(Dataset excerpts)
* * * * * * * * *

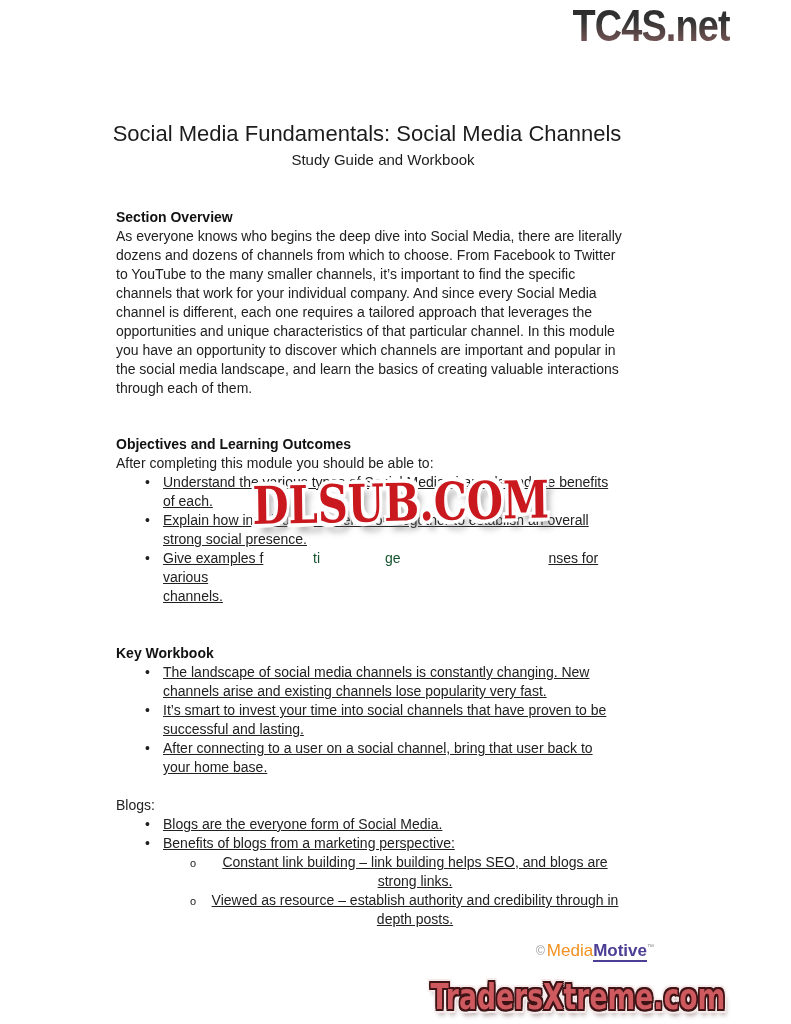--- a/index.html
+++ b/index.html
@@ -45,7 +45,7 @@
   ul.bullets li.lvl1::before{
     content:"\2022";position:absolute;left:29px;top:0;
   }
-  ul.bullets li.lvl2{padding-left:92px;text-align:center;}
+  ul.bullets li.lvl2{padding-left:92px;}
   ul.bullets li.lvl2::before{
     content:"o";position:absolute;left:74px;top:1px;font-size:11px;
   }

* * * * * * * * *

- EXERCISE -
Repeat the records above exactly, leaving out any pictures they contain.

- WRITTEN RESPONSE -
--- a/index.html
+++ b/index.html
@@ -45,7 +45,7 @@
   ul.bullets li.lvl1::before{
     content:"\2022";position:absolute;left:29px;top:0;
   }
-  ul.bullets li.lvl2{padding-left:92px;text-align:center;}
+  ul.bullets li.lvl2{padding-left:92px;}
   ul.bullets li.lvl2::before{
     content:"o";position:absolute;left:74px;top:1px;font-size:11px;
   }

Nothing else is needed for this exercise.